* Your task: Search the listing below for the word "center", and copy every line in which it turns up.

===== Data supplied

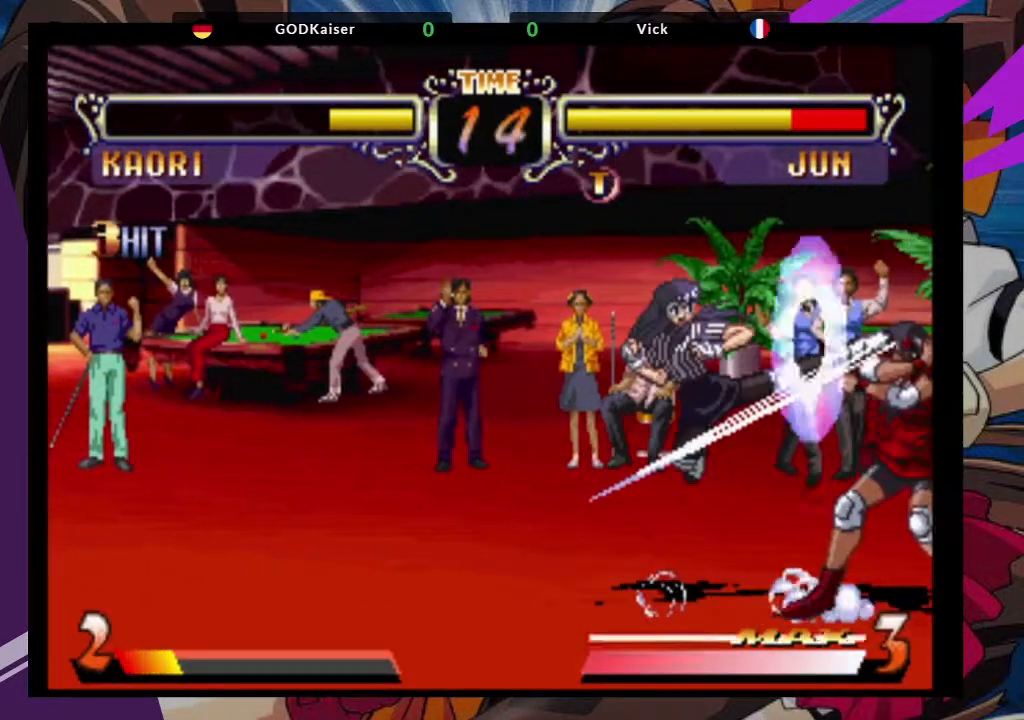
{"dt_ms": 500, "buttons": [], "left_stick": "right", "events": []}
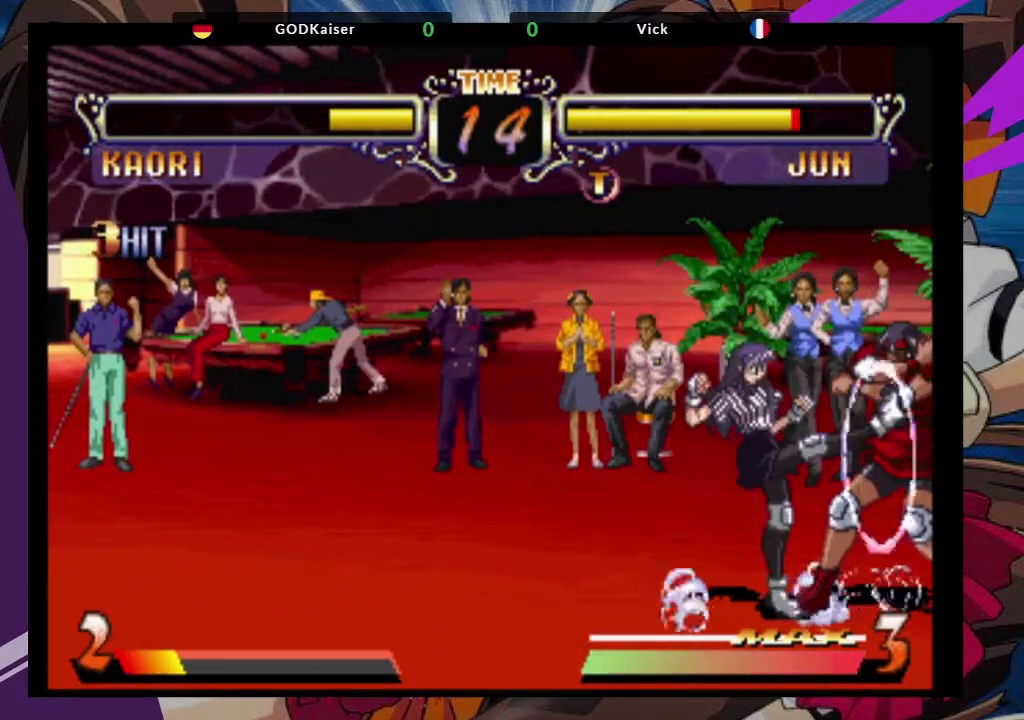
{"dt_ms": 500, "buttons": [], "left_stick": "right", "events": []}
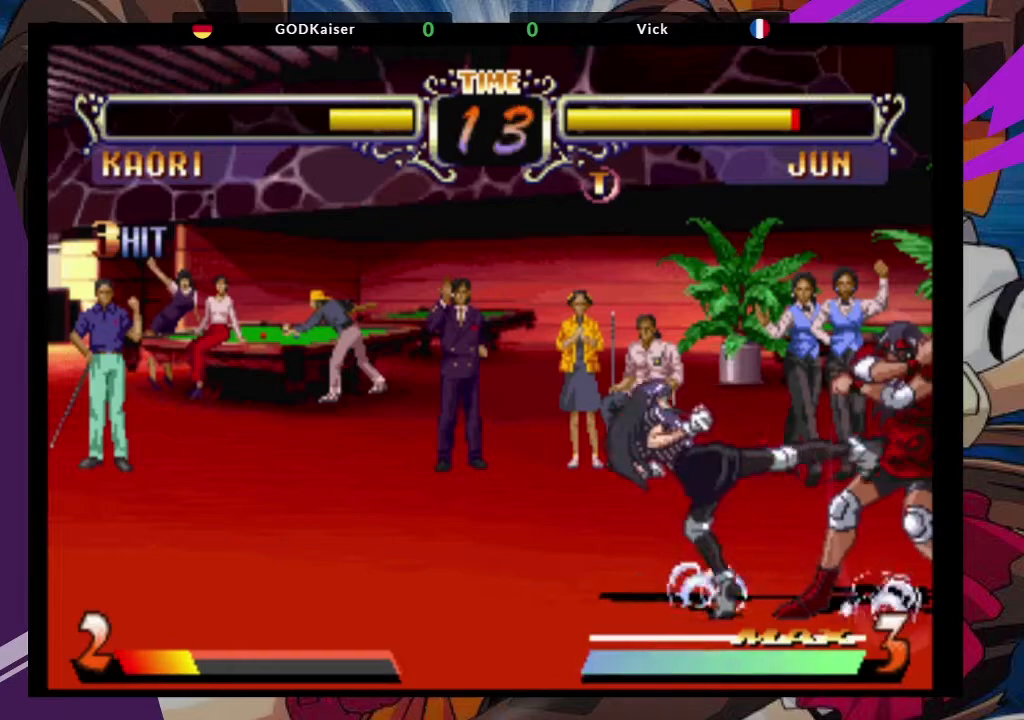
{"dt_ms": 500, "buttons": [], "left_stick": "right", "events": []}
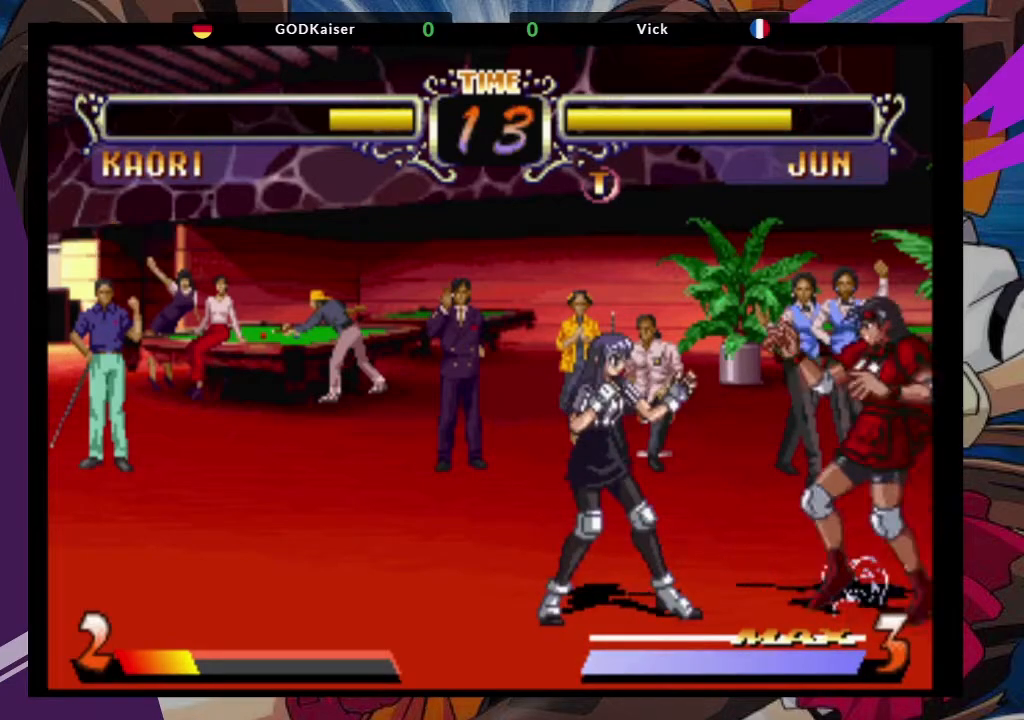
{"dt_ms": 500, "buttons": [], "left_stick": "right", "events": []}
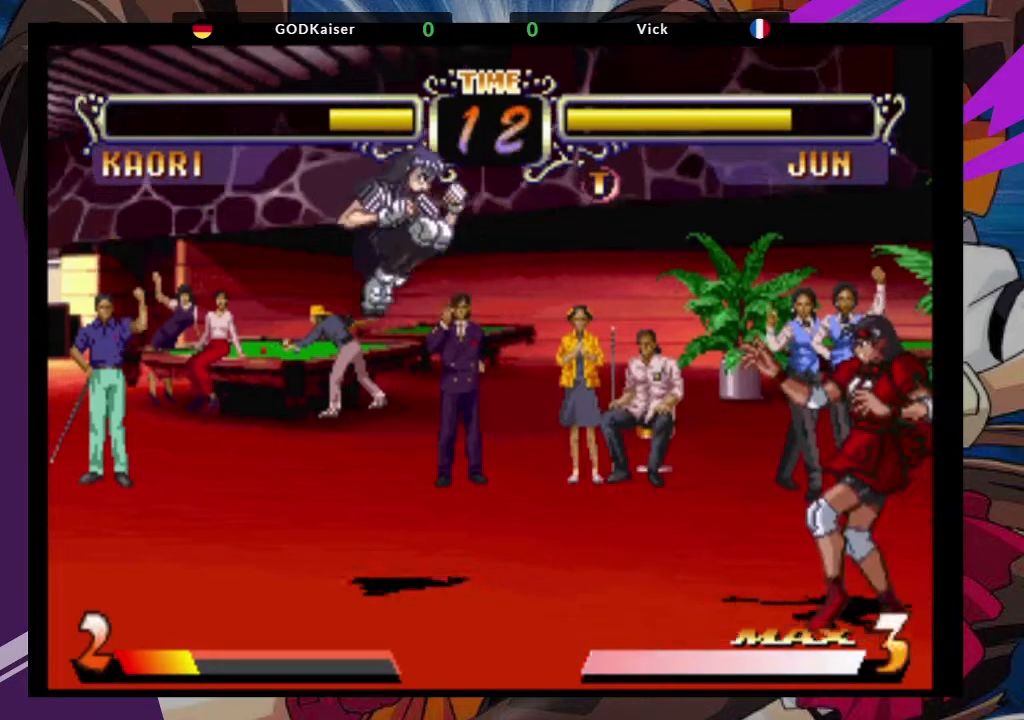
{"dt_ms": 500, "buttons": [], "left_stick": "right", "events": [[17, "left_stick", "up-right"], [283, "left_stick", "right"], [350, "CROSS", "down"], [417, "CROSS", "up"]]}
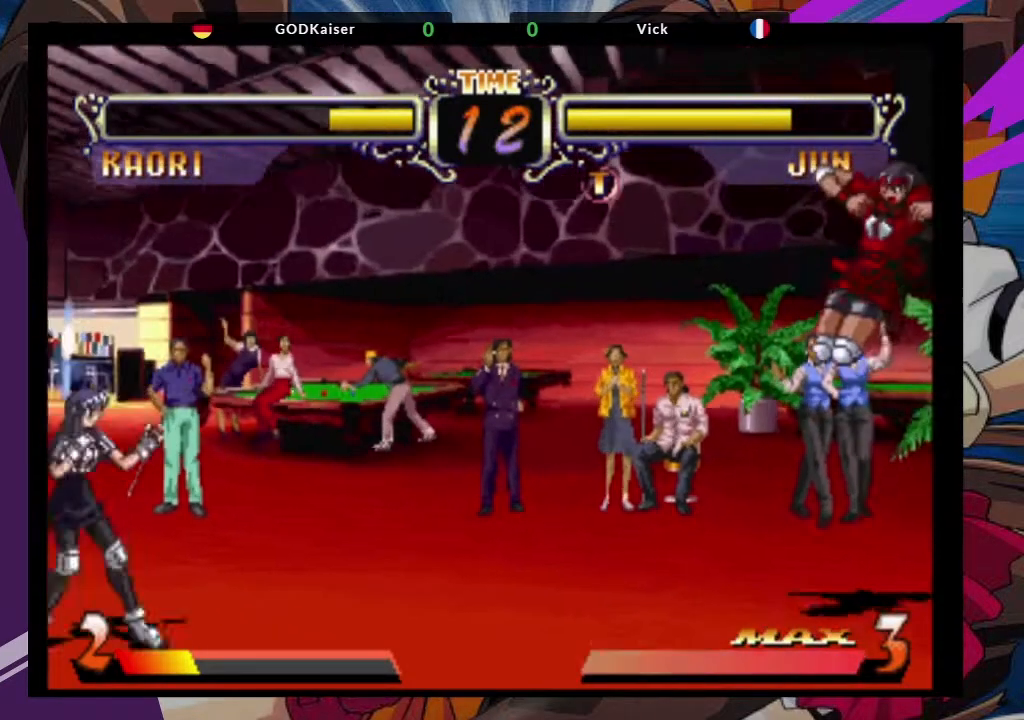
{"dt_ms": 500, "buttons": [], "left_stick": "center"}
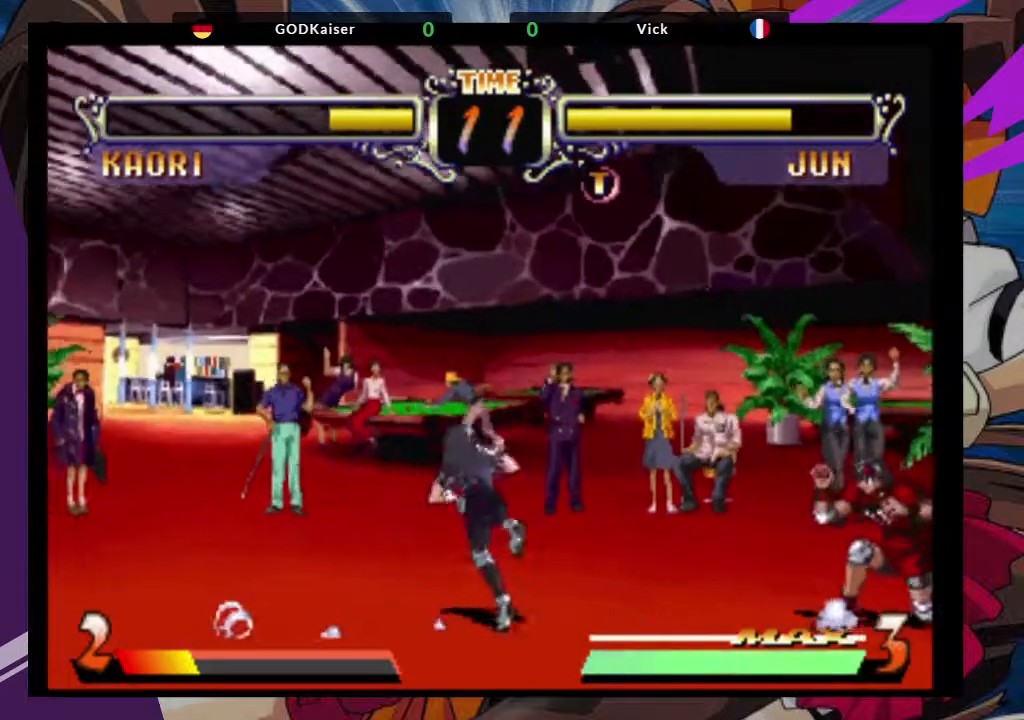
{"dt_ms": 500, "buttons": [], "left_stick": "center", "events": []}
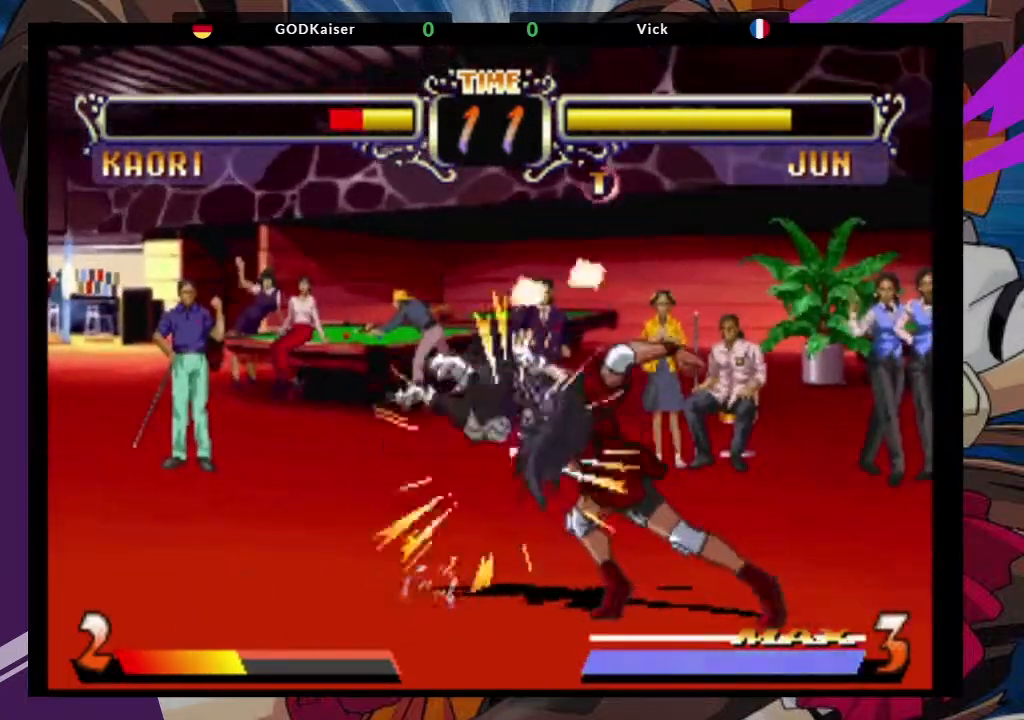
{"dt_ms": 500, "buttons": [], "left_stick": "right", "events": [[83, "left_stick", "right"]]}
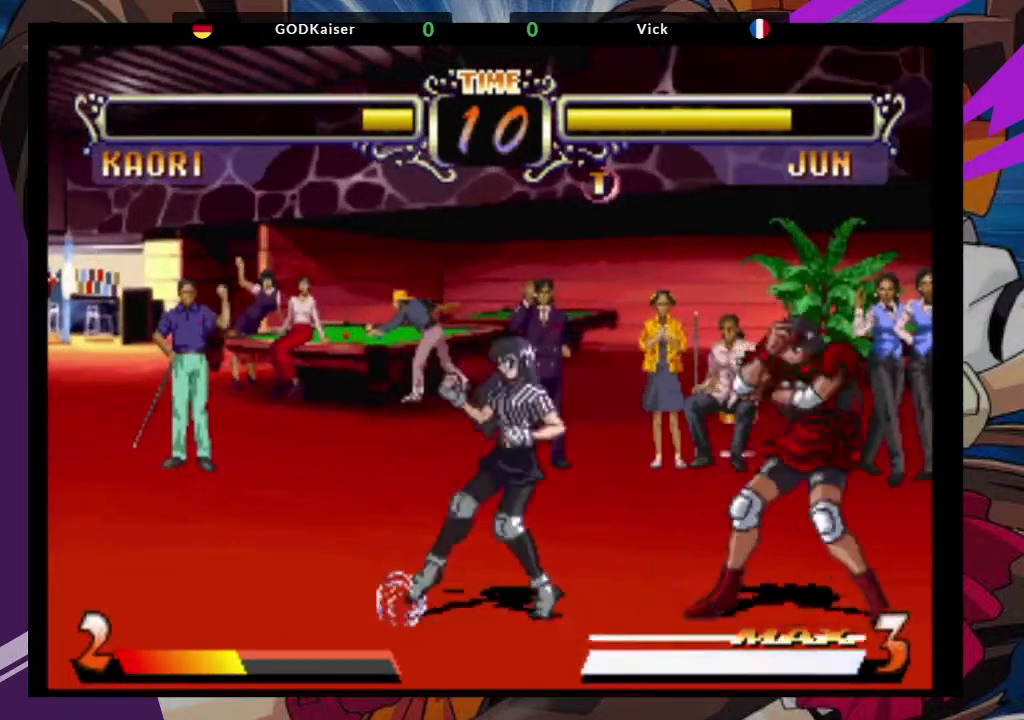
{"dt_ms": 500, "buttons": [], "left_stick": "up-right", "events": [[133, "left_stick", "center"], [267, "left_stick", "right"], [350, "left_stick", "up-right"]]}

==========

* Exercise output:
{"dt_ms": 500, "buttons": [], "left_stick": "center"}
{"dt_ms": 500, "buttons": [], "left_stick": "center", "events": []}
{"dt_ms": 500, "buttons": [], "left_stick": "up-right", "events": [[133, "left_stick", "center"], [267, "left_stick", "right"], [350, "left_stick", "up-right"]]}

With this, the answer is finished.